The letters can be used to represent the small cubies (there are 26 - 8 corners, 12 edges and 6 centres). A corner needs 3 letters - eg UFR (upper front right corner). An edge needs 2 letters eg UF - the upper front edge. The centre pieces don't move in relation to one another, they are fixed to the core of the mechanism. Using this system, you can assume that the following represents a solved cube,


Go to to see this in a 2d projection of a cube.

Changing the way that the letters are written allows for a short description of the state of a scrambled cube. This can be fed as input into a program that searches for optimal solutions to the puzzle from that position. These are described to the user with the notation used earlier to describe the algorithms. This is the way that the ACube program by Josef Jelinek (RubiksCube.Info) accepts input. This is a superb program and an excellent web site.

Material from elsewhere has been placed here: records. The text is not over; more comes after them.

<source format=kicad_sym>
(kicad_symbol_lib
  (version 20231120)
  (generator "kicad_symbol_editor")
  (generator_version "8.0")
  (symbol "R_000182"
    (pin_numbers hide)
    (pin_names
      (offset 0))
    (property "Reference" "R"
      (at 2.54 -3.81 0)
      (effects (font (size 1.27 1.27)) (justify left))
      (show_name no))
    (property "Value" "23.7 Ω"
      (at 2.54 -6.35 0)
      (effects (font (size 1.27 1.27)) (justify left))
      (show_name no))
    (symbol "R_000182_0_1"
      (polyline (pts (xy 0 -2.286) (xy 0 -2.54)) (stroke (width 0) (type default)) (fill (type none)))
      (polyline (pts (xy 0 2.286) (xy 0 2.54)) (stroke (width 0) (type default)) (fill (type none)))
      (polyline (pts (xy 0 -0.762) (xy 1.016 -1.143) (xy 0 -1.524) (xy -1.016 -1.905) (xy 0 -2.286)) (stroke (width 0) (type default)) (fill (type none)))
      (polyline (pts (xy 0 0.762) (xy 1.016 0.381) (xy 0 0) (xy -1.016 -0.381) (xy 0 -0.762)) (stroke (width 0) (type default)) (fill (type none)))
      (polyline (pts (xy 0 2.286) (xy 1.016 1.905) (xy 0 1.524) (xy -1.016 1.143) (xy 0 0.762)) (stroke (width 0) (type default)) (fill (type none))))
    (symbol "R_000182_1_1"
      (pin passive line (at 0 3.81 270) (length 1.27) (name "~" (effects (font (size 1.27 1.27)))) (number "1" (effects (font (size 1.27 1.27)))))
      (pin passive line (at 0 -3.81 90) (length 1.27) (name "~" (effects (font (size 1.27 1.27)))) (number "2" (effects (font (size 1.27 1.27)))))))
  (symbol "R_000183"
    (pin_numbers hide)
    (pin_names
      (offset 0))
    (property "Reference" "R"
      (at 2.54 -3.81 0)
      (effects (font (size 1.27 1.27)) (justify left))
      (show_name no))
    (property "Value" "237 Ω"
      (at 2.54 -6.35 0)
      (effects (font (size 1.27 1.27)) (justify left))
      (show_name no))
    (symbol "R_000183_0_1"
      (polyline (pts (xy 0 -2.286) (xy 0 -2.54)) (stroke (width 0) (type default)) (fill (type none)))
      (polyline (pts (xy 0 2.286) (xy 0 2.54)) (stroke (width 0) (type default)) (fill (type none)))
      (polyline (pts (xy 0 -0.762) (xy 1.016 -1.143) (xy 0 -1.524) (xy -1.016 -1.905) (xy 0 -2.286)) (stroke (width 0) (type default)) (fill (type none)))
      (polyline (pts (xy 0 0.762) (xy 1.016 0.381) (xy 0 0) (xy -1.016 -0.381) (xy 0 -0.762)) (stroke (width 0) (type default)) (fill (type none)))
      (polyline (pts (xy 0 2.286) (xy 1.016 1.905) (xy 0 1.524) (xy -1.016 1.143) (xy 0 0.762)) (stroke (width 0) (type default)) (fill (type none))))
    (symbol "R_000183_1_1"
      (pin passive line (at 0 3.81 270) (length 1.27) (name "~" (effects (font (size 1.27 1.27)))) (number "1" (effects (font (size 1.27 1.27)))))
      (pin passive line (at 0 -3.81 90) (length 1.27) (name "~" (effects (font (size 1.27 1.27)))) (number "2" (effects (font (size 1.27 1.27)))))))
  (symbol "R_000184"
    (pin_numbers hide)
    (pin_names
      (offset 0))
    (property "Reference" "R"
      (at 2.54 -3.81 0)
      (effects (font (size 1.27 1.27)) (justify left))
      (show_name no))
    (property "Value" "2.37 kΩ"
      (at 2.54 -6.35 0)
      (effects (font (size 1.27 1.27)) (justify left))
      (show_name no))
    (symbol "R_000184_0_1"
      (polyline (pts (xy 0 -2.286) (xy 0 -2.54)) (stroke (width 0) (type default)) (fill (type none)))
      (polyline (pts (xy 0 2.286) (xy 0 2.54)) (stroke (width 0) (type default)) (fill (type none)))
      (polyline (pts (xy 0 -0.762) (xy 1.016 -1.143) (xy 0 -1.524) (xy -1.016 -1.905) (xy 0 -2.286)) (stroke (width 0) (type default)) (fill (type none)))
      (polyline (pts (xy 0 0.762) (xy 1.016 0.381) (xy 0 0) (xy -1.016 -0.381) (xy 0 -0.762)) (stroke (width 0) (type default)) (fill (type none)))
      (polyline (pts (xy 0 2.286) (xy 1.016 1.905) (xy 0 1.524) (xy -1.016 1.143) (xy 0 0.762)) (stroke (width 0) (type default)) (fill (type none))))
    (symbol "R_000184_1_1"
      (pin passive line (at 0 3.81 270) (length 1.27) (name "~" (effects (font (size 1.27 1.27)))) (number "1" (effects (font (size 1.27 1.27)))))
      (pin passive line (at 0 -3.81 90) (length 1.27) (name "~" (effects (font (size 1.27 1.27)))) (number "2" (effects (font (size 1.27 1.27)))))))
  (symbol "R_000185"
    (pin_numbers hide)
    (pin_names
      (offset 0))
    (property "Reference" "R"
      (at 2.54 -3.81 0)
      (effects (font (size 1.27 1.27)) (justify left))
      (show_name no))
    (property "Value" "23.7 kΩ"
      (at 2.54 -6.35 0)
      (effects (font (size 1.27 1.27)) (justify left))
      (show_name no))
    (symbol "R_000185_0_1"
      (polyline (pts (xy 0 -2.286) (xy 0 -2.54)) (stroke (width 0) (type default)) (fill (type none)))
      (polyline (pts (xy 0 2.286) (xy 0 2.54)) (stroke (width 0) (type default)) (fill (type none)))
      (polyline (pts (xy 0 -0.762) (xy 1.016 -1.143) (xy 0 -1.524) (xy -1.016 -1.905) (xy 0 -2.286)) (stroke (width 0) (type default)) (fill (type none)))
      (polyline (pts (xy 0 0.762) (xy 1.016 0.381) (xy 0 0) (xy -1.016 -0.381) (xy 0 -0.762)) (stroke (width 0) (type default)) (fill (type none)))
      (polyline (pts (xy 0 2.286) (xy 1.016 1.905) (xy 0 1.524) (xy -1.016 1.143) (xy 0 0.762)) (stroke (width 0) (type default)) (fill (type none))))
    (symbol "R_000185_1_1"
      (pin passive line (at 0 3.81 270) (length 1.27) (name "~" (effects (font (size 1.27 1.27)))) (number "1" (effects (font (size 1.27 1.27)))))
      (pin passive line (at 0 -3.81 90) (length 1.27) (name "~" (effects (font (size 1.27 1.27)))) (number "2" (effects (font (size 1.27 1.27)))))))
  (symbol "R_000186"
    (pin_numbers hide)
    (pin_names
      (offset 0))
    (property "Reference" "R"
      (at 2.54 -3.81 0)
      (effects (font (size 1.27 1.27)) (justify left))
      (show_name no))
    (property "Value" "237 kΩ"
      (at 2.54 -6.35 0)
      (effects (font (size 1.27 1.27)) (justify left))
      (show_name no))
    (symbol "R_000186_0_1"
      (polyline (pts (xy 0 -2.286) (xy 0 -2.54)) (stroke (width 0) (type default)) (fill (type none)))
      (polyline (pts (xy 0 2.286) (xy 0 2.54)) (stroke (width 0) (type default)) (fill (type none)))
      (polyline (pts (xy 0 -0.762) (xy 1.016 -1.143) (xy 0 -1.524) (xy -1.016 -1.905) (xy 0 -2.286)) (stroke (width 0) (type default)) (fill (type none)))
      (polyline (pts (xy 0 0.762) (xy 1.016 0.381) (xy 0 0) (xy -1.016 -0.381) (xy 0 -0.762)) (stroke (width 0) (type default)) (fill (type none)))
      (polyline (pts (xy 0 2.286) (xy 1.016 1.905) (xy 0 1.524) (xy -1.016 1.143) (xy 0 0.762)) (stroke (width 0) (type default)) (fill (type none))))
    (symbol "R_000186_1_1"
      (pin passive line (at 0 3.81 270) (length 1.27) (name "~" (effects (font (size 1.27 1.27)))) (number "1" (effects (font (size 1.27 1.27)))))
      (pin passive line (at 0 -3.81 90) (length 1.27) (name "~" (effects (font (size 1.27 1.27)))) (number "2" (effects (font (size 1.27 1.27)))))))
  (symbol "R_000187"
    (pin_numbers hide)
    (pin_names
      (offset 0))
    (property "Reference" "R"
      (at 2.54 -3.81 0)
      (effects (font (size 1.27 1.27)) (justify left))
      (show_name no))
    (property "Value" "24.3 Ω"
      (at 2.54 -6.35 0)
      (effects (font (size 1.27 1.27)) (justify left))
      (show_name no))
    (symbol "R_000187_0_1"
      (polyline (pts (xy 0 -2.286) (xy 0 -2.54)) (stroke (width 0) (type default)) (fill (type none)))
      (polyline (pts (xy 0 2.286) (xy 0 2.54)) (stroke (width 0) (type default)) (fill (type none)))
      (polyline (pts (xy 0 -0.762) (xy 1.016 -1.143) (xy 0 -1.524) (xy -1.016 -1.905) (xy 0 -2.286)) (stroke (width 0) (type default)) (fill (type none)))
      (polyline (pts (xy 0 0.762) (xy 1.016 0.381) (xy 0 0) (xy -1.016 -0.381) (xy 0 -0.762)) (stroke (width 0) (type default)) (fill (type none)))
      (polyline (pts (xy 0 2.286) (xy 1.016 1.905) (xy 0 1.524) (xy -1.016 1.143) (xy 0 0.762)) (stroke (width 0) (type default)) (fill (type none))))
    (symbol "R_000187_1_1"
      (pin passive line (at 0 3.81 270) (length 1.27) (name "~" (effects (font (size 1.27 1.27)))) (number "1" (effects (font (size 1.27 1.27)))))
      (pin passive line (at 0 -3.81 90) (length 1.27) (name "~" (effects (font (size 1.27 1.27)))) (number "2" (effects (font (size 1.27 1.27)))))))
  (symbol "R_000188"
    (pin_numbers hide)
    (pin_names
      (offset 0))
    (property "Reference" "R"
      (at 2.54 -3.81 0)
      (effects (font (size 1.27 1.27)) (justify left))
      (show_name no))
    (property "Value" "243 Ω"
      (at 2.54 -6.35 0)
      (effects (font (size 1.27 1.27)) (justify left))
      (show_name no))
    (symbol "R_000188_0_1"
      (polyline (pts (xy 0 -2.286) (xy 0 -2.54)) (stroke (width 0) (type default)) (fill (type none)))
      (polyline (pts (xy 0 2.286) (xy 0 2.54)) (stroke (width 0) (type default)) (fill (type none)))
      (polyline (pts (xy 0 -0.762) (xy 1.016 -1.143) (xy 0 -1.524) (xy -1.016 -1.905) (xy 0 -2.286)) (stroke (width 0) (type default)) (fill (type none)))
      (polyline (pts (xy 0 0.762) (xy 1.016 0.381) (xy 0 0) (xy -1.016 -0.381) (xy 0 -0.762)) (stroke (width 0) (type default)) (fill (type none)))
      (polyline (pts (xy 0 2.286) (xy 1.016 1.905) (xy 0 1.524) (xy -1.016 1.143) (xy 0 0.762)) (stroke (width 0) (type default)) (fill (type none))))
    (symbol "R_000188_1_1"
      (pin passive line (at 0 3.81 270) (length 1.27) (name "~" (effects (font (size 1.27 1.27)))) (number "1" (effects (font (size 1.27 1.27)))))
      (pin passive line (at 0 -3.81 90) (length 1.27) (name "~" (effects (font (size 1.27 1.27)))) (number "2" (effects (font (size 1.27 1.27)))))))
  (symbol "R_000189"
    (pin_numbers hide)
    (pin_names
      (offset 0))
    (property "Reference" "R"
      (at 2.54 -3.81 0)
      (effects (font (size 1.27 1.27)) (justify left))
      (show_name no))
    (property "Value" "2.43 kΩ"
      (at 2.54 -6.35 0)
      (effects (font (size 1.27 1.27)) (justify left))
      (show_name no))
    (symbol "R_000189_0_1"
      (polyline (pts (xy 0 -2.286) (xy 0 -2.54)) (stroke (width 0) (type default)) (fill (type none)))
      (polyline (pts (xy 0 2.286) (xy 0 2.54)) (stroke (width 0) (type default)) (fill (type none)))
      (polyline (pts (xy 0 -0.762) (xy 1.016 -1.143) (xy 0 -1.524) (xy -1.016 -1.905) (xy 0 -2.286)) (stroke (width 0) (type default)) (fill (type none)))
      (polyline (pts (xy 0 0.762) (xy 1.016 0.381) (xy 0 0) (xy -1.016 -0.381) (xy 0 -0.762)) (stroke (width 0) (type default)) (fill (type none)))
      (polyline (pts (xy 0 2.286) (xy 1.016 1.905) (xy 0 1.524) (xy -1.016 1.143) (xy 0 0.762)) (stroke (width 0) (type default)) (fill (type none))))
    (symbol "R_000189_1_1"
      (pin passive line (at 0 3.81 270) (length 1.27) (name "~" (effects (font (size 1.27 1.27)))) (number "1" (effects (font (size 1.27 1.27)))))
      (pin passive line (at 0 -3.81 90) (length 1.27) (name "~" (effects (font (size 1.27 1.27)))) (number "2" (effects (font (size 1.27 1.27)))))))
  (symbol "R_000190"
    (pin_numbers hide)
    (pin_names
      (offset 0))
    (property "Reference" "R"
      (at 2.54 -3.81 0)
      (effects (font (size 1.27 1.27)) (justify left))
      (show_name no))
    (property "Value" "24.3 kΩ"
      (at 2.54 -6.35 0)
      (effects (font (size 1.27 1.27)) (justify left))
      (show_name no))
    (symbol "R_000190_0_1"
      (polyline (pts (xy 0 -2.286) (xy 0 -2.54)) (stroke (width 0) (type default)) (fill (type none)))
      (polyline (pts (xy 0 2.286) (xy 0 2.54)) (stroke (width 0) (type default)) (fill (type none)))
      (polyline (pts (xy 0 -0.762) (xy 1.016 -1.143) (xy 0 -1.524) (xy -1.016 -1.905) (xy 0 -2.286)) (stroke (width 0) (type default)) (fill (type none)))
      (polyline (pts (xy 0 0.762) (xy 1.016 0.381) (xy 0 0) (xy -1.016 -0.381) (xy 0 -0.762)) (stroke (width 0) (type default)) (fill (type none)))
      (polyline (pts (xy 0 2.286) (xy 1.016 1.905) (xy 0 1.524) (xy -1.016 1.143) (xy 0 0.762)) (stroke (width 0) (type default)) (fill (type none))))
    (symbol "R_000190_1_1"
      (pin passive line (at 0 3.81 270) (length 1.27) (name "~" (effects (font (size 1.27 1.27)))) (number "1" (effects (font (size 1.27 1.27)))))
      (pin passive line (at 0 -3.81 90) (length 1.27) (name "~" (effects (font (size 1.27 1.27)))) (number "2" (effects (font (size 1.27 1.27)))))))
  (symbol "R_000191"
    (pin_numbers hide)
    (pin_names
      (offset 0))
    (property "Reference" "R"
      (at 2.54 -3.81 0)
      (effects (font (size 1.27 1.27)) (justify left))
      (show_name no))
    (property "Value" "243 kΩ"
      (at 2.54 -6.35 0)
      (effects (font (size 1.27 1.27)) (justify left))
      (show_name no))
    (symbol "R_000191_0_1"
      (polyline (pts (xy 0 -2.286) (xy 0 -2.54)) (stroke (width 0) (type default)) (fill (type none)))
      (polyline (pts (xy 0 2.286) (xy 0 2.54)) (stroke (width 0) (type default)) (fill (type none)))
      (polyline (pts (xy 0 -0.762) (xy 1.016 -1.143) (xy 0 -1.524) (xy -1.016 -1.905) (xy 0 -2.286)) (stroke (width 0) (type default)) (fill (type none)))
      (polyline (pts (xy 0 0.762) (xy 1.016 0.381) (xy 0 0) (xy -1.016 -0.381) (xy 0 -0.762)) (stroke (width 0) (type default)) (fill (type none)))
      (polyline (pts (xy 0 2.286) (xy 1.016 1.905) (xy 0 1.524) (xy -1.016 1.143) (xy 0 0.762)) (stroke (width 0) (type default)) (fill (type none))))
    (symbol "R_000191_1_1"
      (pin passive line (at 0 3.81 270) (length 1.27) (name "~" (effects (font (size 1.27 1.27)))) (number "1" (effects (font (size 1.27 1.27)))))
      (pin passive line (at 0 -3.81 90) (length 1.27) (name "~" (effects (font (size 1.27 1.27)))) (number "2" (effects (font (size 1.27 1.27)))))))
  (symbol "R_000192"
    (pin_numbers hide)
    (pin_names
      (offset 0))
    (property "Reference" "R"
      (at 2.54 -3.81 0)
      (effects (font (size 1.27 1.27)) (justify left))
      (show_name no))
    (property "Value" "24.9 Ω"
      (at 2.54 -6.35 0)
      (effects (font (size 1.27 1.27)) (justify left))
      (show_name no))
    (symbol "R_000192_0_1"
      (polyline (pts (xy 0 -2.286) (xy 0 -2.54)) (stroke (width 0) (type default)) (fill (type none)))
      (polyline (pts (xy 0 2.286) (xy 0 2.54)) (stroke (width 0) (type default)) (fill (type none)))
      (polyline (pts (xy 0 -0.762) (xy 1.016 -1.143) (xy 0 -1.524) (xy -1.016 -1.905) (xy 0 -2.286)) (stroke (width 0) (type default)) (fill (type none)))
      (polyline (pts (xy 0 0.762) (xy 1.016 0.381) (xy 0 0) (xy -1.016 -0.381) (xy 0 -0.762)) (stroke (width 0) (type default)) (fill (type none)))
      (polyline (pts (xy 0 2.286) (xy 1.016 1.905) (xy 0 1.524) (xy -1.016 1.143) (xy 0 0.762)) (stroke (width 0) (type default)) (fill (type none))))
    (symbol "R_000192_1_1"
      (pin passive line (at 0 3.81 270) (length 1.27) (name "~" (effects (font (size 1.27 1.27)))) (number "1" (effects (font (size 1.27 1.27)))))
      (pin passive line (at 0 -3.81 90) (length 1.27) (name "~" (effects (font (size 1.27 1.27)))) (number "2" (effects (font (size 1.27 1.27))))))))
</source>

The program will convert this input into another representation. A series of integer arrays is used to store the location and orientation of the corners and edges of the puzzle. There are many other useful items of information stored about the puzzle but too much to go on about. The point is that a complex problem needs a way to represent data about the problem.

For a simpler example, go to the Floppy Cube Project pages in the C# console section.

You can get a clearer sense of how this applies to Computing in the most fundamental sense by considering the abstract data types like linked lists, queues and stacks. Think about how they are used in programming to solve represent data in solutions to different types of problem.